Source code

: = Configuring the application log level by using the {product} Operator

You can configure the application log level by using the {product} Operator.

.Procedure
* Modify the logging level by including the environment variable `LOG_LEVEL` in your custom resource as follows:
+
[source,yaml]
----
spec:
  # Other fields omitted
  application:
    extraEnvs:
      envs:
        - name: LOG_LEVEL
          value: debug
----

◇ ◇ ◇ ◇

**Task goal**
Every record must be set down again exactly.

**Result below**
Source code

: = Configuring the application log level by using the {product} Operator

You can configure the application log level by using the {product} Operator.

.Procedure
* Modify the logging level by including the environment variable `LOG_LEVEL` in your custom resource as follows:
+
[source,yaml]
----
spec:
  # Other fields omitted
  application:
    extraEnvs:
      envs:
        - name: LOG_LEVEL
          value: debug
----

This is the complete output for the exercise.